The lawyer representing Zahkung Ting Ying, who was absent at the tribunal session, said he would discuss with his client whether or not they would appeal the decision.

In another UEC tribunal decision on Friday, Zahkung Ting Ying’s son Zahkung Ying Seng—the winning candidate for Chipwi Township (2) in the Kachin State parliament for the Unity and Democracy Party of Kachin State—successfully defended a case brought against him by Kaw Baung of the NLD. Although the accusations of intimidation linked to the NDA-K militia were similar to the cases filed against his father, his culpability was purportedly less clear.

“We lost the U Zahkung Ying Seng case. He will remain the lawmaker,” said NLD’s lawyer Tin Tun Thein.

The Friday tribunal session at the UEC, attended by The Irrawaddy, was open to the public and had an audience of around 30. There were no indications of bias, or restrictions placed on the individuals pursuing or defending the electoral dispute cases.

Due to Zahkung Ting Ying’s close allegiance with Burma’s military and his clout as a local power broker in Kachin State, this tribunal case was a test of the fairness of the UEC’s post-election dispute resolution process. That the case was decided against him will likely bolster confidence in Burma’s election commission, after it administered a general election widely perceived as free and impartial.

The tribunal process falls short of international standards in lacking structural independence from the UEC. Tribunal judges in all cases have been senior members of the UEC; although they had the option to appoint independent legal experts as judges, the UEC chose not to do so. Appeals against tribunal decisions go only to the UEC, whose decision is final. There is no judicial or parliamentary oversight.

Forty-five tribunal cases were filed with the UEC against winning candidates in the November election, 26 of which were filed by the Union Solidarity and Development Party, the former ruling party that lost heavily in the election, and eight by the NLD, which won by a landslide. Cases involved 14 Union Lower House seats, six Union Upper House seats and 25 seats from state and divisional parliaments, with the largest number coming from Shan and Kachin states. Allegations vary between intimidation, polling station staff misconduct, defamation and misuse of religion.

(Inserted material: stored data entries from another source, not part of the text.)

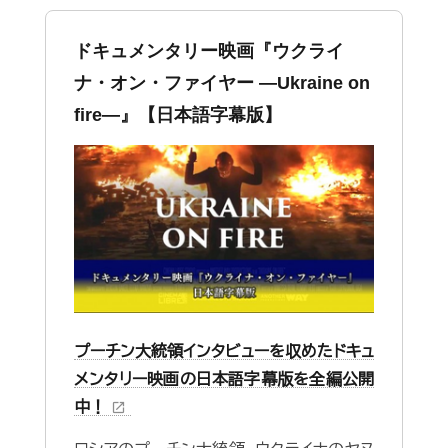
ドキュメンタリー映画『ウクライ
ナ・オン・ファイヤー ―Ukraine on
fire—』【日本語字幕版】
プーチン大統領インタビューを収めたドキュ
メンタリー映画の日本語字幕版を全編公開
中！
open_in_new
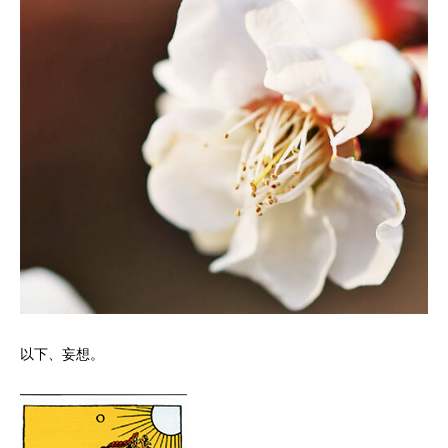
以下、妄想。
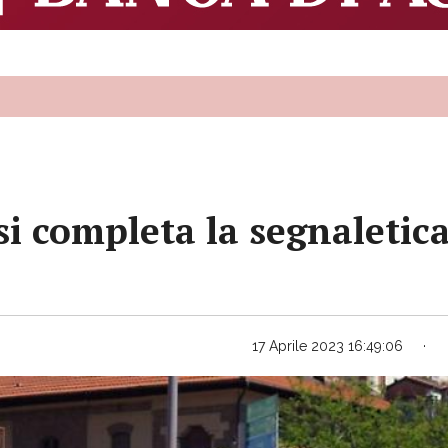
si completa la segnaletica
17 Aprile 2023 16:49:06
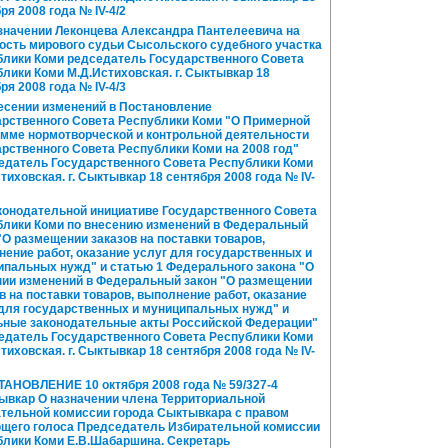
ря 2008 года № IV-4/2
значении Леконцева Александра Пантелеевича на
ость мирового судьи Сысольского судебного участка
блики Коми редседатель Государственного Совета
лики Коми М.Д.Истиховская. г. Сыктывкар 18
ря 2008 года № IV-4/3
есении изменений в Постановление
арственного Совета Республики Коми "О Примерной
амме нормотворческой и контрольной деятельности
рственного Совета Республики Коми на 2008 год"
едатель Государственного Совета Республики Коми
тиховская. г. Сыктывкар 18 сентября 2008 года № IV-
конодательной инициативе Государственного Совета
блики Коми по внесению изменений в Федеральный
"О размещении заказов на поставки товаров,
ение работ, оказание услуг для государственных и
ипальных нужд" и статью 1 Федерального закона "О
нии изменений в Федеральный закон "О размещении
в на поставки товаров, выполнение работ, оказание
 для государственных и муниципальных нужд" и
ьные законодательные акты Российской Федерации"
едатель Государственного Совета Республики Коми
тиховская. г. Сыктывкар 18 сентября 2008 года № IV-
АНОВЛЕНИЕ 10 октября 2008 года № 59/327-4
ывкар О назначении члена Территориальной
ательной комиссии города Сыктывкара с правом
щего голоса Председатель Избирательной комиссии
блики Коми Е.В.Шабаршина. Секретарь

Only a minority of tribunal cases has been settled so far. As with tribunals after the 2010 election—governed by the same framework—individual cases have extended over many sessions since the process began in December. For a brief period, tribunal sessions were moved out to state and divisional capitals, to facilitate testimony from a substantial number of witnesses.

The cost of traveling repeatedly to Naypyidaw—including from remote areas of Kachin State—and hiring lawyers over a period of many months has been substantial for those pursuing or defending cases. Those filing cases also had also to pay a fee of 500,000 kyats (US$420) at the outset, which reportedly deterred some individuals from filing.

Earlier sessions of the cases pursued against Zahkung Ting Ying revealed a complex backstory to the feud between the militia leader and the NLD. According to witnesses questioned during tribunal sessions in the Kachin State capital Myitkyina, NLD members competing in the townships concerned were linked to a faction that broke away from Zahkung’s NDA-K militia, and later engaged in hostilities with the NDA-K with the help of the Kachin Independence Army.

Due to devastating rates of drug addiction among Kachin youth, Zahkung Ting Ying’s alleged involvement in opium production has earned him the enmity of members of Kachin civil society as well as Pat Jasan, an anti-drugs vigilante group in Kachin State backed by the Kachin Baptist Convention. In February, hundreds of local Kachin protested outside Zahkung’s house in Myitkyina as well as the offices of the Kachin State government, after an attack by armed opium farmers on Pat Jasan volunteers undertaking poppy-eradication in Waingmaw Township.